One of the current options include administering the full dose of an mRNA vaccine in a supervised setting in the presence of trained staff and access to emergency medications including epinephrine. Although studies have tried several different types of split dosing or desensitization (2-5 steps), it is unclear whether this approach offers any additional benefit because patients who develop subjective symptoms after partial dosing may risk incomplete vaccination.^83,92,93 Split dosing can be time- and resource-consuming. It has unknown efficacy with the mRNA vaccines and may be associated with increased anticipatory anxiety without a clear superiority. Single full-dose challenge also offers diagnostic advantage, which may help with future needs for mRNA vaccines. Another option is to use an alternative vaccine platform such as the Janssen vaccine, although notably the risk of thrombosis with thrombocytopenia syndrome with this vaccine is most common in the age group that has the highest rate of allergic reactions to the mRNA vaccines.⁹⁵ The Novavax protein-based vaccine was recently approved in July 2022 and may offer another reasonable alternative.⁹⁶

Conclusions

mRNA vaccines have come out as powerful tools against COVID-19. Anaphylaxis to these vaccines has been reported at least 3 times more commonly compared with the cumulative risk of vaccine anaphylaxis or other commonly administered vaccines, such as the influenza vaccine. These reactions have occurred predominantly in young to middle-aged females with a history of drug allergies or anaphylaxis. This demographic was also most at risk for ISRRs, which may represent a significant proportion of “allergic” reactions to the vaccines. Indeed, a recent meta-analysis noted that nocebo effects accounted for more systemic adverse effects than the vaccine in controlled trials. Currently, the mechanism of these anaphylactic reactions is unclear, although PEG appears to have much less of a role than previously thought. Furthermore, there is no significant evidence to stratify at-risk patients, which highlights the need for additional research. Currently, a multisite study is underway that may shed more light on who may be at risk for these reactions (NCT04761822).⁹⁷ Another study is aiming to assess the safety of subsequent mRNA vaccination in patients with a history of systemic allergic reaction to the first dose of an mRNA vaccine (NCT04977479).⁹⁸ Hopefully, these studies will also offer more insight into the pathophysiology underlying these reactions. Reassuringly and paradoxically, preliminary studies suggest that recurrence of these reactions and incidence with subsequent dosing is significantly lower compared with the first dose.

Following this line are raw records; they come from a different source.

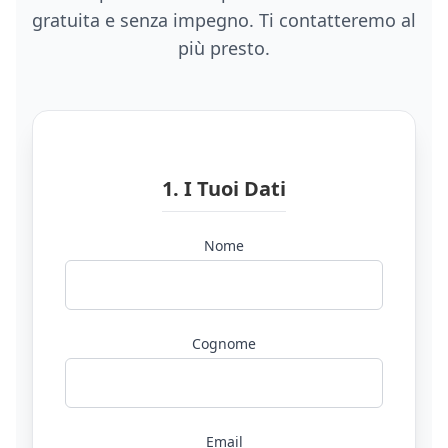
gratuita e senza impegno. Ti contatteremo al
più presto.
1. I Tuoi Dati
Nome
Cognome
Email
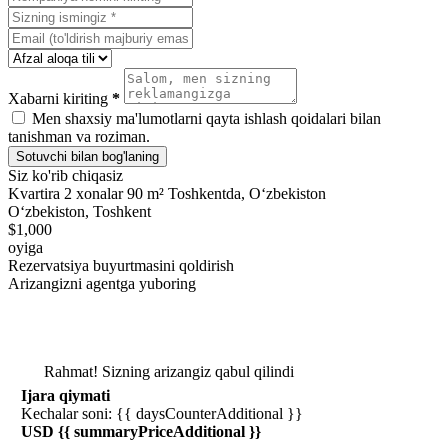
Xabarni kiriting
*
Men shaxsiy ma'lumotlarni qayta ishlash qoidalari bilan
tanishman va roziman.
Sotuvchi bilan bog'laning
Siz ko'rib chiqasiz
Kvartira 2 xonalar 90 m² Toshkentda, Oʻzbekiston
Oʻzbekiston, Toshkent
$1,000
oyiga
Rezervatsiya buyurtmasini qoldirish
Arizangizni agentga yuboring
Rahmat! Sizning arizangiz qabul qilindi
Ijara qiymati
Kechalar soni: {{ daysCounterAdditional }}
USD {{ summaryPriceAdditional }}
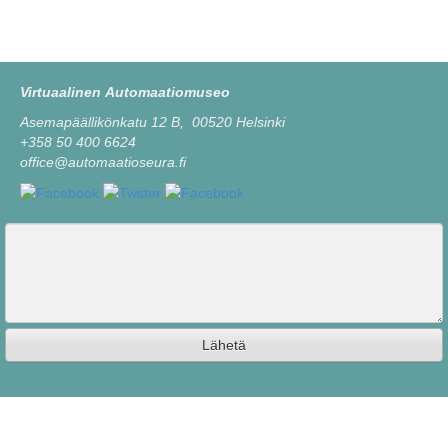
Virtuaalinen Automaatiomuseo
Asemapäällikönkatu 12 B, 00520 Helsinki
+358 50 400 6624
office@automaatioseura.fi
Viesti
Lähetä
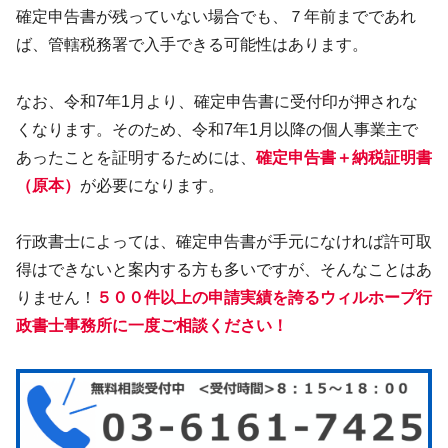
確定申告書が残っていない場合でも、７年前までであれ
ば、管轄税務署で入手できる可能性はあります。
なお、令和7年1月より、確定申告書に受付印が押されな
くなります。そのため、令和7年1月以降の個人事業主で
あったことを証明するためには、
確定申告書＋納税証明書
（原本）
が必要になります。
行政書士によっては、確定申告書が手元になければ許可取
得はできないと案内する方も多いですが、そんなことはあ
りません！
５００件以上の申請実績を誇るウィルホープ行
政書士事務所に一度ご相談ください！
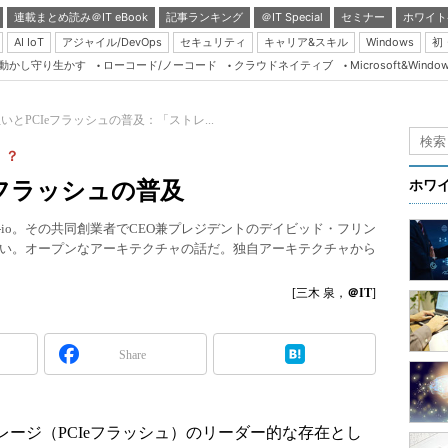
連載まとめ読み＠IT eBook
記事ランキング
＠IT Special
セミナー
ホワイト
AI IoT
アジャイル/DevOps
セキュリティ
キャリア&スキル
Windows
初
り動かし守り生かす
ローコード/ノーコード
クラウドネイティブ
Microsoft&Windo
Server & Storage
HTML5 + UX
oの狙いとPCIeフラッシュの普及：「ストレ...
Smart & Social
」？
Coding Edge
CIeフラッシュの普及
ホワ
Java Agile
on-io。その共同創業者でCEO兼プレジデントのデイビッド・フリン
Database Expert
い。オープンなアーキテクチャの話だ。独自アーキテクチャから
Linux ＆ OSS
[三木 泉，
＠IT
]
Master of IP Networ
Security & Trust
Share
Test & Tools
Insider.NET
ストレージ（PCIeフラッシュ）のリーダー的な存在とし
ブログ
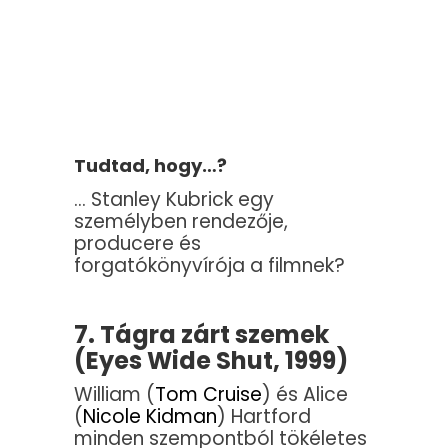
Tudtad, hogy…?
… Stanley Kubrick egy
személyben rendezője,
producere és
forgatókönyvírója a filmnek?
7. Tágra zárt szemek
(Eyes Wide Shut, 1999)
William (
Tom Cruise
) és Alice
(
Nicole Kidman
) Hartford
minden szempontból tökéletes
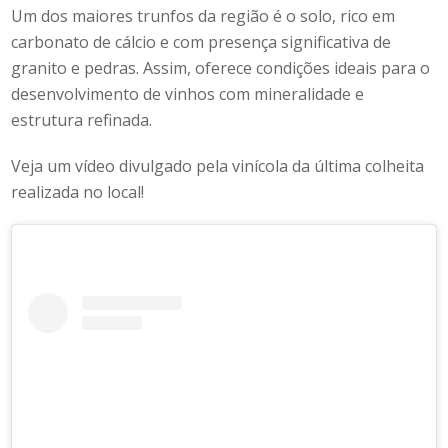
Um dos maiores trunfos da região é o solo, rico em
carbonato de cálcio e com presença significativa de
granito e pedras. Assim, oferece condições ideais para o
desenvolvimento de vinhos com mineralidade e
estrutura refinada.
Veja um vídeo divulgado pela vinícola da última colheita
realizada no local!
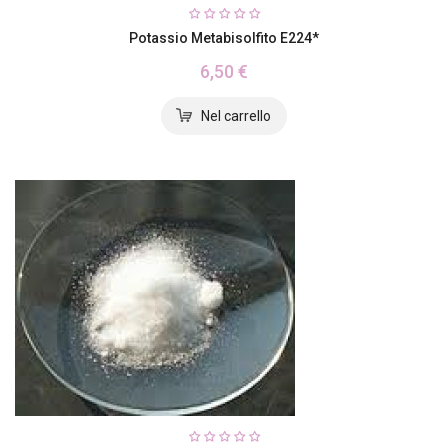
Potassio Metabisolfito E224*
6,50 €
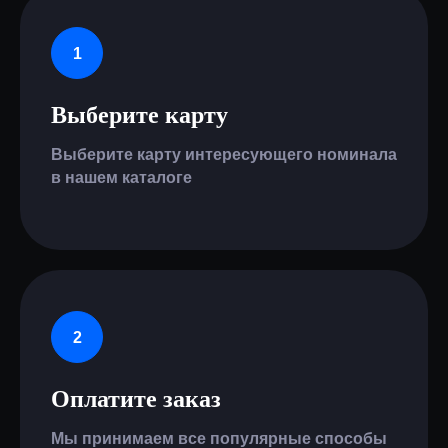
Выберите карту
Выберите карту интересующего номинала
в нашем каталоге
Оплатите заказ
Мы принимаем все популярные способы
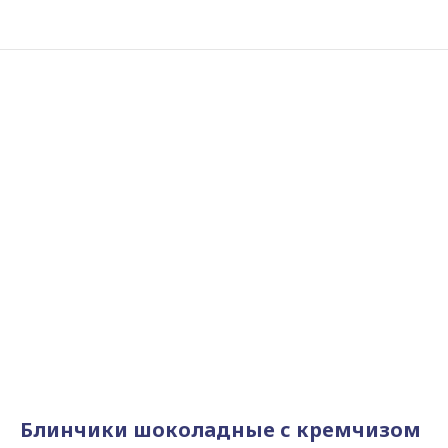
Блинчики шоколадные с кремчизом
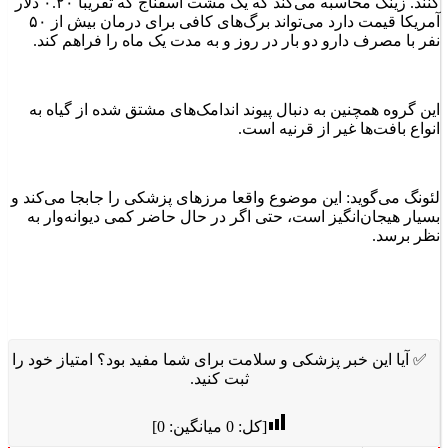
کنند. زینگ محاسبه می‌کند که یک مشت اسفناج که تقریبا ۰.۲۰ دلار
آمریکا قیمت دارد می‌تواند برگ‌های کافی برای درمان بیش از ۵۰
نفر با مصرف دارو دو بار در روز و به مدت یک ماه را فراهم کند.
این گروه همچنین به دنبال پیوند اندامک‌های مشتق شده از گیاه به
انواع بافت‌ها غیر از قرنیه است.
لئونگ می‌گوید: این موضوع واقعا مرزهای پزشکی را جابجا می‌کند و
بسیار هیجان‌انگیز است، حتی اگر در حال حاضر کمی دیوانه‌وار به
نظر برسد.
✅ آیا این خبر پزشکی و سلامت برای شما مفید بود؟ امتیاز خود را
ثبت کنید.
[کل:
0
میانگین:
0
]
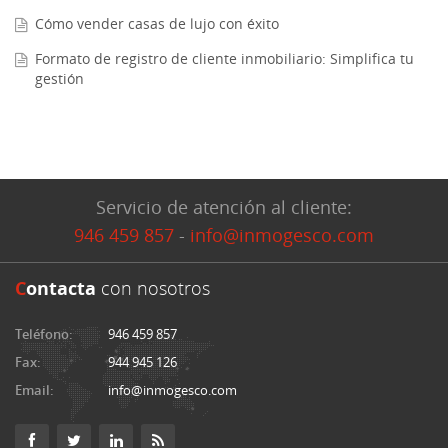
Cómo vender casas de lujo con éxito
Formato de registro de cliente inmobiliario: Simplifica tu
gestión
Servicio de atención al cliente:
946 459 857
-
info@inmogesco.com
C
ontacta
con nosotros
Teléfono:
946 459 857
Fax:
944 945 126
Email:
info@inmogesco.com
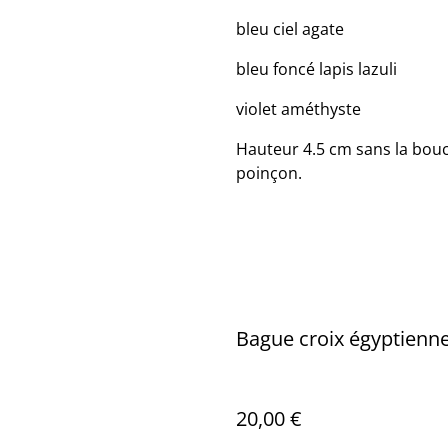
bleu ciel agate
bleu foncé lapis lazuli
violet améthyste
Hauteur 4.5 cm sans la bouc
poinçon.
Bague croix égyptienn
20,00 €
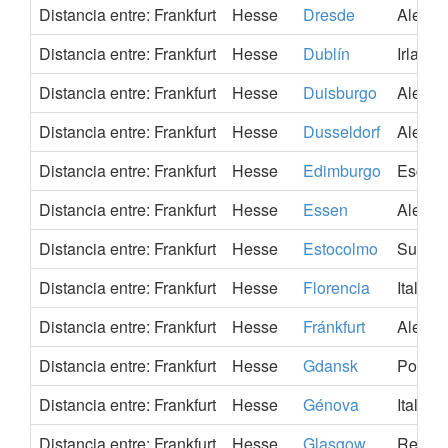
Distancia entre: Frankfurt
Hesse
Dresde
Aleman
Distancia entre: Frankfurt
Hesse
Dublín
Irlanda
Distancia entre: Frankfurt
Hesse
Duisburgo
Aleman
Distancia entre: Frankfurt
Hesse
Dusseldorf
Aleman
Distancia entre: Frankfurt
Hesse
Edimburgo
Escoci
Distancia entre: Frankfurt
Hesse
Essen
Aleman
Distancia entre: Frankfurt
Hesse
Estocolmo
Suecia
Distancia entre: Frankfurt
Hesse
Florencia
Italia
Distancia entre: Frankfurt
Hesse
Fránkfurt
Aleman
Distancia entre: Frankfurt
Hesse
Gdansk
Poloni
Distancia entre: Frankfurt
Hesse
Génova
Italia
Distancia entre: Frankfurt
Hesse
Glasgow
Reino 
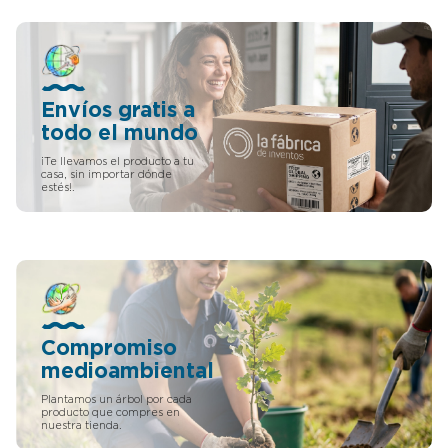
desodorante de pies ideal
para zapatos de vestir y
para zapatillas de deporte.
Para el olor de pies, quita
olores zapatos. Desodorante
pie ideal.
Envíos gratis a
todo el mundo
¡Te llevamos el producto a tu
casa, sin importar dónde
estés!.
Compromiso
medioambiental
Plantamos un árbol por cada
producto que compres en
nuestra tienda.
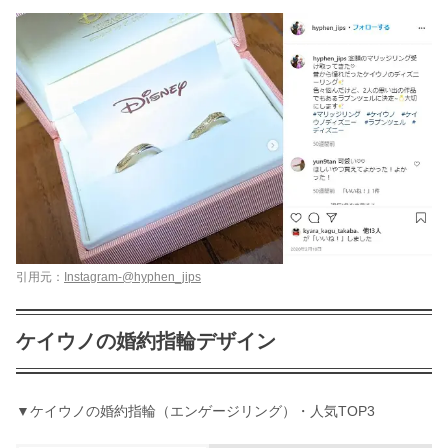
引用元：
Instagram-@hyphen_jips
ケイウノの婚約指輪デザイン
▼ケイウノの婚約指輪（エンゲージリング）・人気TOP3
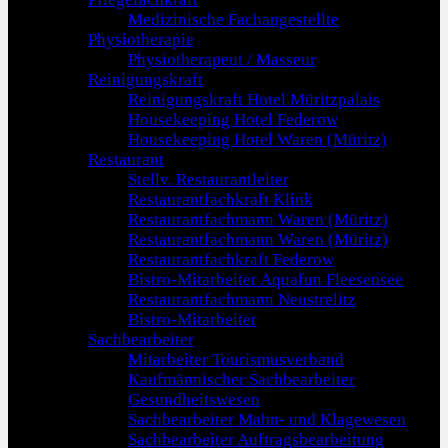
Medizinische Fachangestellte
Physiotherapie
Physiotherapeut / Masseur
Reinigungskraft
Reinigungskraft Hotel Müritzpalais
Housekeeping Hotel Federow
Housekeeping Hotel Waren (Müritz)
Restaurant
Stellv. Restaurantleiter
Restaurantfachkraft Klink
Restaurantfachmann Waren (Müritz)
Restaurantfachmann Waren (Müritz)
Restaurantfachkraft Federow
Bistro-Mitarbeiter Aquafun Fleesensee
Restaurantfachmann Neustrelitz
Bistro-Mitarbeiter
Sachbearbeiter
Mitarbeiter Tourismusverband
Kaufmännischer Sachbearbeiter
Gesundheitswesen
Sachbearbeiter Mahn- und Klagewesen
Sachbearbeiter Auftragsbearbeitung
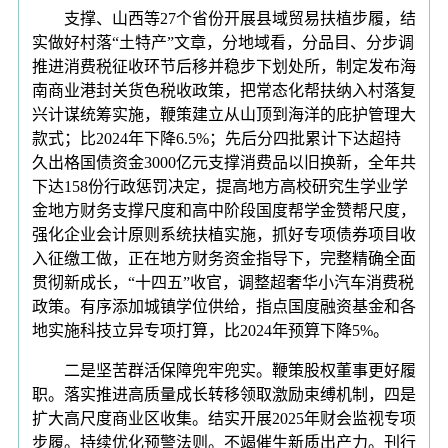
支撑、山西等27个省份开展县域贸易扶植步履，结
实做好村落“土特产”文章，分地域看，分品目、分步调
推进消费税征收环节后移并稳步下划处所，制定发布海
南商业港封关货色税收政策，把常态化帮扶纳入村落复
兴计谋统筹实施，鞭策建立从山顶到海洋的庇护管理大
款式；比2024年下降6.5%；先后分四批累计下达超持
久出格国债资金3000亿元支撑消费品以旧换新，全年共
下达158份行政惩罚决定，提高地方高校研究生学业学
金地方财务支撑尺度和高中阶段国度帮学金赞帮尺度，
强化企业会计原则系统扶植实施，抓好专项债券项目收
入征缴工做，正在地方财务资金指导下，完整精确全面
贯彻新成长，“十四五”收官，调整超奢华小汽车消费税
政策。有序添加城镇学位供给，指点国度融资基金和各
地实施科技立异专项打算，比2024年预算下降5%。
二是坚苦群活保障兜牢兜实。鞭策股权董事更好履
职。落实推进高质量成长转移领取激励束缚机制，四是
扩大高尺度商业区收集。结实开展2025年财会监视专项
步履。持续优化预警法则。不竭催生新质出产力。刊行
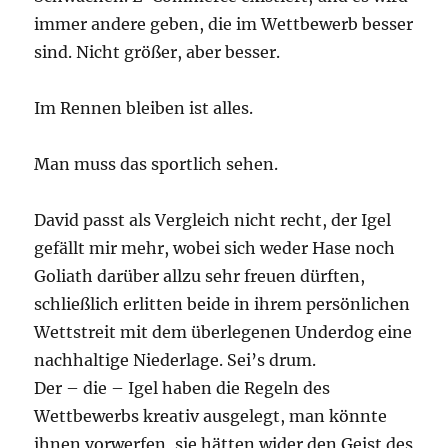
immer andere geben, die im Wettbewerb besser
sind. Nicht größer, aber besser.
Im Rennen bleiben ist alles.
Man muss das sportlich sehen.
David passt als Vergleich nicht recht, der Igel
gefällt mir mehr, wobei sich weder Hase noch
Goliath darüber allzu sehr freuen dürften,
schließlich erlitten beide in ihrem persönlichen
Wettstreit mit dem überlegenen Underdog eine
nachhaltige Niederlage. Sei’s drum.
Der – die – Igel haben die Regeln des
Wettbewerbs kreativ ausgelegt, man könnte
ihnen vorwerfen, sie hätten wider den Geist des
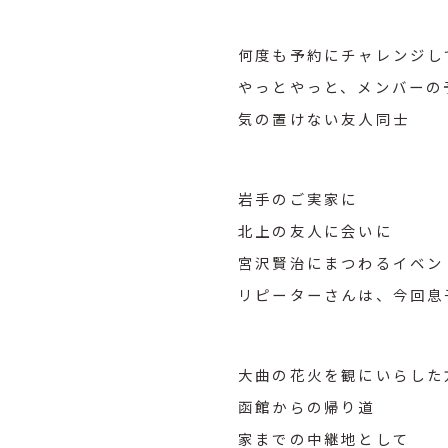
何度も予約にチャレンジし
やっとやっと、メンバーの
気の置けない友人同士
岩手のご実家に
北上の友人に会いに
宮沢賢治にまつわるイベン
リピーターさんは、今回息
大曲の花火を観にいらした
函館からの帰り道
家までの中継地として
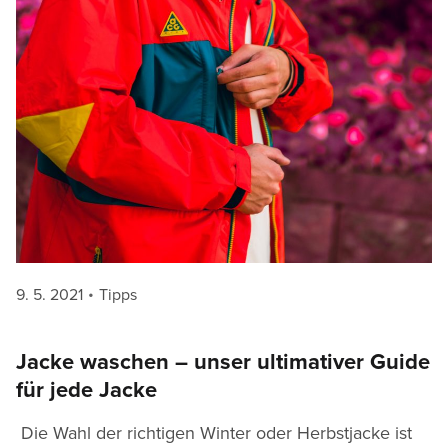
Posted
Categories
9. 5. 2021
Tipps
on
Jacke waschen – unser ultimativer Guide
für jede Jacke
Die Wahl der richtigen Winter oder Herbstjacke ist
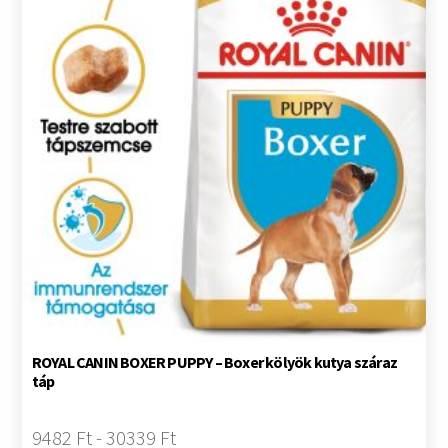
ROYAL CANIN BOXER PUPPY – Boxer kölyök kutya száraz
táp
9482 Ft - 30339 Ft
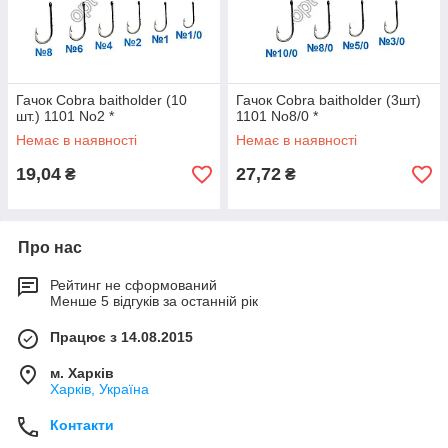
Гачок Cobra baitholder (10
Гачок Cobra baitholder (3шт)
шт.) 1101 No2 *
1101 No8/0 *
Немає в наявності
Немає в наявності
19,04
27,72
₴
₴
Про нас
Рейтинг не сформований
Менше 5 відгуків за останній рік
Працює з 14.08.2015
м. Харків
Харків, Україна
Контакти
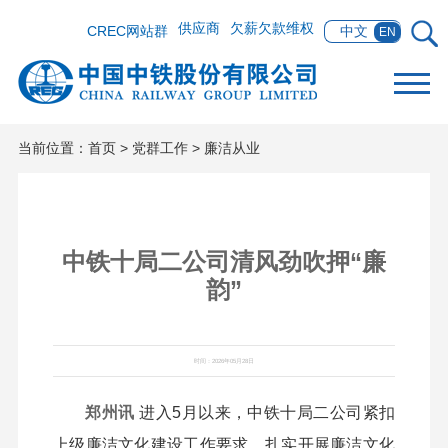
供应商
欠薪欠款维权
CREC网站群
中文
EN
当前位置：
首页
>
党群工作
>
廉洁从业
中铁十局二公司清风劲吹押“廉
韵”
时间：2026年05月28日
郑州讯
进入5月以来，中铁十局二公司紧扣
上级廉洁文化建设工作要求，扎实开展廉洁文化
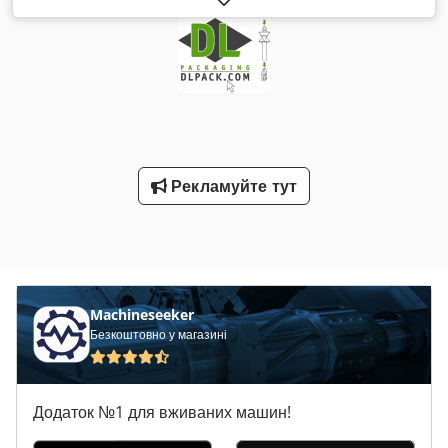
Машина для розвантаження мішків: DCE Sintamatic
Мішкозварювальна машина: Toss тип 780, рік випуску 2002
Crsdpfx Asu Nu Hveafof
Рекламуйте тут
Machineseeker
Безкоштовно у магазині
Додаток №1 для вживаних машин!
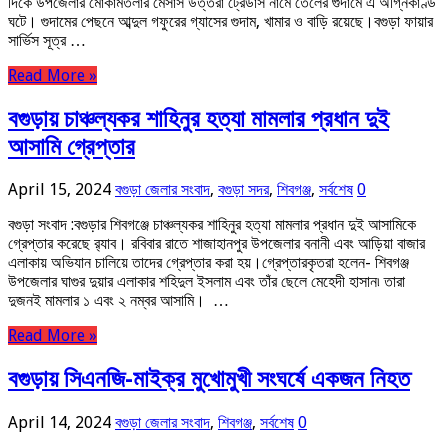
দিকে উপজেলার মোকামতলার মেসার্স উত্তরা ট্রেডার্স নামে তেলের গুদামে এ অগ্নিকাণ্ড
ঘটে। গুদামের পেছনে আব্দুল গফুরের গ্যাসের গুদাম, খামার ও বাড়ি রয়েছে।বগুড়া ফায়ার
সার্ভিস সূত্র …
Read More »
বগুড়ায় চাঞ্চল্যকর শাহিনুর হত্যা মামলার প্রধান দুই
আসামি গ্রেপ্তার
April 15, 2024
বগুড়া জেলার সংবাদ
,
বগুড়া সদর
,
শিবগঞ্জ
,
সর্বশেষ
0
বগুড়া সংবাদ :বগুড়ার শিবগঞ্জে চাঞ্চল্যকর শাহিনুর হত্যা মামলার প্রধান দুই আসামিকে
গ্রেপ্তার করেছে র‌্যাব। রবিবার রাতে শাজাহানপুর উপজেলার বনানী এবং আড়িয়া বাজার
এলাকায় অভিযান চালিয়ে তাদের গ্রেপ্তার করা হয়।গ্রেপ্তারকৃতরা হলেন- শিবগঞ্জ
উপজেলার ঘাগুর দুয়ার এলাকার শহিদুল ইসলাম এবং তাঁর ছেলে মেহেদী হাসান৷ তারা
দুজনই মামলার ১ এবং ২ নম্বর আসামি। …
Read More »
বগুড়ায় সিএনজি-মাইক্র মুখোমুখী সংঘর্ষে একজন নিহত
April 14, 2024
বগুড়া জেলার সংবাদ
,
শিবগঞ্জ
,
সর্বশেষ
0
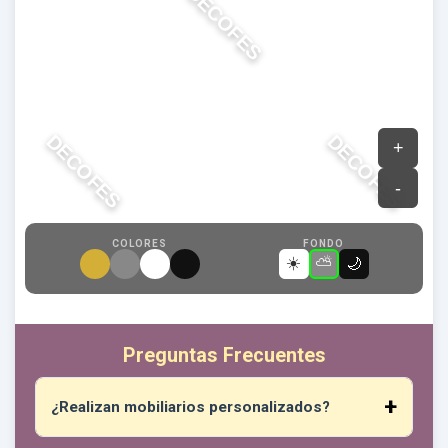
DECOFES
DECOFES
DECOFES
COLORES
FONDO
☀️
⛅
🌙
Preguntas Frecuentes
¿Realizan mobiliarios personalizados?
¡Absolutamente! Puede darnos sus medidas,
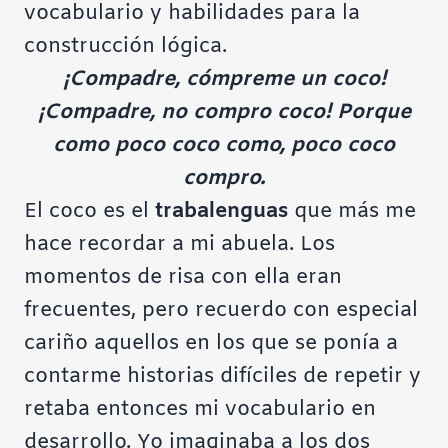
vocabulario y habilidades para la
construcción lógica.
¡Compadre, cómpreme un coco!
¡Compadre, no compro coco! Porque
como poco coco como, poco coco
compro.
El coco
es el
trabalenguas
que más me
hace recordar a mi abuela. Los
momentos de risa con ella eran
frecuentes, pero recuerdo con especial
cariño aquellos en los que se ponía a
contarme historias difíciles de repetir y
retaba entonces mi vocabulario en
desarrollo. Yo imaginaba a los dos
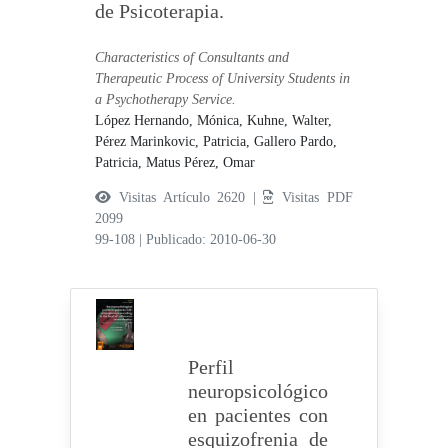
de Psicoterapia.
Characteristics of Consultants and
Therapeutic Process of University Students in
a Psychotherapy Service.
López Hernando, Mónica,
Kuhne, Walter,
Pérez Marinkovic, Patricia,
Gallero Pardo,
Patricia,
Matus Pérez, Omar
Visitas Artículo 2620 |
Visitas PDF
2099
99-108
|
Publicado: 2010-06-30
Perfil
neuropsicológico
en pacientes con
esquizofrenia de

The completion of a vaccination series in these individuals is important because waning of the immune response is known to occur with time. This can best be achieved by identifying those with nonsevere allergic reactions or nonallergic reactions including ISRR through careful evaluation, performing risk assessment, and finally proceeding with subsequent dosing with the most appropriate strategy using shared decision making. Mislabeling patients with an allergy to mRNA vaccines may not only render these patients at high risk for COVID-19 but also lead to future challenges because this platform is being used for other infectious diseases (influenza, HIV, respiratory syncytial virus, herpes, cytomegalovirus, and Zika are already undergoing early trials) as well as cancer (studies ongoing in treatment of solid tumors and melanoma in conjunction with immunotherapy). Allergists are poised to play a central role in promoting greater awareness of the potential causes for these reactions, elucidating the underlying pathophysiological mechanisms, and reducing vaccine hesitancy.